◆ Activity list
1 > Reproduce word for word the stretch of the Godzilla 2000 article from "1999 film directed" through "threat to Japan.".
2 > Pick up the article on the film Godzilla 2000 at its last sentence and carry it forward.

◆ Excerpt
- Theatrical release poster

Japanese name
- Katakana: ゴジラ2000 ミレニアム
- Revised Hepburn: Gojira Nisen: Mireniamu
- Directed by: Takao Okawara
- Written by: Hiroshi Kashiwabara [ja] Wataru Mimura
- Produced by: Shogo Tomiyama
- Starring: Takehiro Murata [ja]; Hiroshi Abe; Naomi Nishida; Mayu Suzuki [ja]; Shirō Sano;
- Cinematography: Yudai Kato [ja]
- Edited by: Yoshiyuki Okuhara [ja]
- Music by: Takayuki Hattori
- Production company: Toho Pictures
- Distributed by: Toho
- Release dates: November 6, 1999 (Tokyo); December 11, 1999 (Japan);
- Running time: 107 minutes
- Country: Japan
- Language: Japanese
- Budget: $10–13 million
- Box office: $28 million

= Godzilla 2000 =

1999 film directed by Takao Okawara

Godzilla 2000: Millennium (ゴジラ2000 ミレニアム, Gojira Nisen: Mireniamu) is a 1999 Japanese kaiju film directed by Takao Okawara, with special effects by Kenji Suzuki. Distributed by Toho and produced under their subsidiary Toho Pictures, it is the 24th film in the Godzilla franchise, Toho's 23rd Godzilla film, and the first film in the franchise's Millennium era. The film stars Takehiro Murata, Hiroshi Abe, Naomi Nishida, Mayu Suzuki, and Shirō Sano, with Tsutomu Kitagawa as Godzilla and Makoto Itō as Orga. The film follows a group tracking Godzilla while an extraterrestrial UFO appears and poses a new threat to Japan.

Godzilla 2000: Millennium ignores the events of the previous installment, as well as every other entry in the franchise aside from the original 1954 film. Godzilla 2000: Millennium premiered at the Tokyo International Film Festival on November 6, 1999, and was released in Japan on December 11. TriStar Pictures later distributed it throughout North America on August 18, 2000, under the title Godzilla 2000. The film received mixed reviews from critics and grossed worldwide against an estimated budget, performing below expectations in Japan and the United States. A direct sequel was planned but ultimately abandoned.

◆ Data excerpts
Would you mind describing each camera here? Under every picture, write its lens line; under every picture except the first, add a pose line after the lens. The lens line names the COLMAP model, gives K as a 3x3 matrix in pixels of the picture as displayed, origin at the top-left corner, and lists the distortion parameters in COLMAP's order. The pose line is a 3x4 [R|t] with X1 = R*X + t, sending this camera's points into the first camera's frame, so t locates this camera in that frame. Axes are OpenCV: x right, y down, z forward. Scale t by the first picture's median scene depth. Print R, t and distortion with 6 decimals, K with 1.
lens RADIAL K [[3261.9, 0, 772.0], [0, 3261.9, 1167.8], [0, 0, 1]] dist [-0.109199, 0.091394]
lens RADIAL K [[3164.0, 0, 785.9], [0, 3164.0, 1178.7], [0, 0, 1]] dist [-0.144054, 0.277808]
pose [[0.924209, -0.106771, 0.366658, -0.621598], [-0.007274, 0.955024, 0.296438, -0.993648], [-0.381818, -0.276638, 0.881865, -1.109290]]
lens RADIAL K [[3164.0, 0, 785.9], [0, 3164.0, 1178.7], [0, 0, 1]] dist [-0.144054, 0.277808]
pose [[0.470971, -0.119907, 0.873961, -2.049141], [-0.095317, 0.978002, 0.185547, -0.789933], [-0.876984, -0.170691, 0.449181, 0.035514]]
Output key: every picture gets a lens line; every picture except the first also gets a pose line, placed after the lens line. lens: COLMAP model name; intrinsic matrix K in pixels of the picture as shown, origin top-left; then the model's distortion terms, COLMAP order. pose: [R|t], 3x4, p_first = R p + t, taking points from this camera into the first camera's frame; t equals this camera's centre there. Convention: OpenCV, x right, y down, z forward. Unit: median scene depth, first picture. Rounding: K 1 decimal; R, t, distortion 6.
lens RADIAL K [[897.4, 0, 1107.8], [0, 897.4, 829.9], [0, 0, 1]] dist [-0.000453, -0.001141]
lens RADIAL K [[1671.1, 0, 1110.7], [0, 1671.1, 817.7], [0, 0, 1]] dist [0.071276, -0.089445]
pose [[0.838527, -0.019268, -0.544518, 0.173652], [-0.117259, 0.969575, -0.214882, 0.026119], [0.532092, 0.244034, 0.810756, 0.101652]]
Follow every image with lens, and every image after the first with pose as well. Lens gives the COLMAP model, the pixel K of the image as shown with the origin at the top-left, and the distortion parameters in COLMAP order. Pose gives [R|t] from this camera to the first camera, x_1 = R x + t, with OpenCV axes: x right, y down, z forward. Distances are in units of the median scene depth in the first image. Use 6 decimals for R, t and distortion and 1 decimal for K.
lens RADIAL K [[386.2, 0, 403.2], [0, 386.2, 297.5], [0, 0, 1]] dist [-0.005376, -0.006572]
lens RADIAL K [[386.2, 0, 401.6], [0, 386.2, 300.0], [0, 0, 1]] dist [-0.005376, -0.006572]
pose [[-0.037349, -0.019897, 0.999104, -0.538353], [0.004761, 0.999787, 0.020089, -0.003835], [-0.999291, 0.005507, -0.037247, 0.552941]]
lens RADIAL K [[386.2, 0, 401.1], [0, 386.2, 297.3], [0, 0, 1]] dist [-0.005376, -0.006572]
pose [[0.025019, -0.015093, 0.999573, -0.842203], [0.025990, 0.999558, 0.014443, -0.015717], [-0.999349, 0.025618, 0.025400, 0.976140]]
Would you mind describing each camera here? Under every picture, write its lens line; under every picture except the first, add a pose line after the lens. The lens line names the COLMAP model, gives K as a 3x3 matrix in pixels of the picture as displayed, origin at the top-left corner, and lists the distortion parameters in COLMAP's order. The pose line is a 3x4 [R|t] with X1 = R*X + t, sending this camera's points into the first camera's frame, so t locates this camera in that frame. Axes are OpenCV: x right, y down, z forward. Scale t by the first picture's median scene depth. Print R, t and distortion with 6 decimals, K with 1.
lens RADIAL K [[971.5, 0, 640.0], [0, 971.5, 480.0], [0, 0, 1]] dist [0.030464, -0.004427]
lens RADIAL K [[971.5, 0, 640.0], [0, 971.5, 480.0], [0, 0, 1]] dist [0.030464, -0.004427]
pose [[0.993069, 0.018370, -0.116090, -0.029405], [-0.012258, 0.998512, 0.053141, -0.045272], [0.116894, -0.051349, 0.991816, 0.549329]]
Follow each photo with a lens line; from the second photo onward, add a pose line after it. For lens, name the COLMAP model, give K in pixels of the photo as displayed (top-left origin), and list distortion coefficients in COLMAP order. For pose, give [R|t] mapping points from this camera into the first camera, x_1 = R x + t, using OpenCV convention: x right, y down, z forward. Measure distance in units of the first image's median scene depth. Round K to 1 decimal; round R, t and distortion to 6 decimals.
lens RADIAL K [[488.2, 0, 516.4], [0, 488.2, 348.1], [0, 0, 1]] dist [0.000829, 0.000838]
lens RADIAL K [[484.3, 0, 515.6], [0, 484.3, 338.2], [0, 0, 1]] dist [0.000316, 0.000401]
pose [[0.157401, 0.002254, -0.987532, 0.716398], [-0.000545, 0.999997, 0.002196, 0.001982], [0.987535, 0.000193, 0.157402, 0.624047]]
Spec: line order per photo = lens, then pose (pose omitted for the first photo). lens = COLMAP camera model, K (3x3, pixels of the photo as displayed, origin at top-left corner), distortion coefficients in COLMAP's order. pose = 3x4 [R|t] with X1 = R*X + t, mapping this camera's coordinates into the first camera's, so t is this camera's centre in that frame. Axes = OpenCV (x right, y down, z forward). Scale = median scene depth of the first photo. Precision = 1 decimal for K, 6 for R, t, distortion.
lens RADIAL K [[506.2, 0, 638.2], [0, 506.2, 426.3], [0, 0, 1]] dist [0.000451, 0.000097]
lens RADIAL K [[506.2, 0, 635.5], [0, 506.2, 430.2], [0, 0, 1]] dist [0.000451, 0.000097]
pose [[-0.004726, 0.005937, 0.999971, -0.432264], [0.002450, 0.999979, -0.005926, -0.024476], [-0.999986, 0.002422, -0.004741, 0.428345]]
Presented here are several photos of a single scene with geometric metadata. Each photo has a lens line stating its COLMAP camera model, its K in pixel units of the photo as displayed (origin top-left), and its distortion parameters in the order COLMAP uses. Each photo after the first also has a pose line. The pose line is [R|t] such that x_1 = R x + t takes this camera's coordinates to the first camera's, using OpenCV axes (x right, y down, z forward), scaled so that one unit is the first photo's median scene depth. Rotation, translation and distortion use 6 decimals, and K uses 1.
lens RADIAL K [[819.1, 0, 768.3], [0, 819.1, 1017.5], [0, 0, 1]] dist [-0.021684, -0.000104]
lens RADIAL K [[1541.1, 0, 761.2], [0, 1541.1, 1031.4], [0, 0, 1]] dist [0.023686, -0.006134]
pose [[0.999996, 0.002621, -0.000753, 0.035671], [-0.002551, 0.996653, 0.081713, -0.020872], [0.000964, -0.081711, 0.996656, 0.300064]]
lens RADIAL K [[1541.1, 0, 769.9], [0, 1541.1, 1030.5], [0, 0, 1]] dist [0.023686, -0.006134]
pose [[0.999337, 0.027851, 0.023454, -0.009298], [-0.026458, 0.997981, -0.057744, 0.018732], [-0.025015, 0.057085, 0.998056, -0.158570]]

◆ Solved tasks
1 >
1999 film directed by Takao Okawara

Godzilla 2000: Millennium (ゴジラ2000 ミレニアム, Gojira Nisen: Mireniamu) is a 1999 Japanese kaiju film directed by Takao Okawara, with special effects by Kenji Suzuki. Distributed by Toho and produced under their subsidiary Toho Pictures, it is the 24th film in the Godzilla franchise, Toho's 23rd Godzilla film, and the first film in the franchise's Millennium era. The film stars Takehiro Murata, Hiroshi Abe, Naomi Nishida, Mayu Suzuki, and Shirō Sano, with Tsutomu Kitagawa as Godzilla and Makoto Itō as Orga. The film follows a group tracking Godzilla while an extraterrestrial UFO appears and poses a new threat to Japan.

2 >
The film was followed by Godzilla vs. Megaguirus, set in a different continuity, which was released on December 16, 2000.

==Plot==
Godzilla, the giant amphibious creature, is regarded as a literal force of nature in Japan; the Godzilla Prediction Network (GPN) functions independently to study Godzilla and predict his landfalls. Meanwhile, the scientists of Crisis Control Intelligence (CCI) find a sixty-million-year-old unidentified flying object (UFO) deep in the Japan Trench. As CCI attempts to raise the UFO to study it, it takes off into the sky on its own. Godzilla arrives in a village and then battles the Japan Self Defense Forces, now equipped with powerful Full Metal Missiles, until the UFO appears, searching for genetic information that only Godzilla possesses. It fights Godzilla, driving the latter underwater, and then lands to replenish its solar power.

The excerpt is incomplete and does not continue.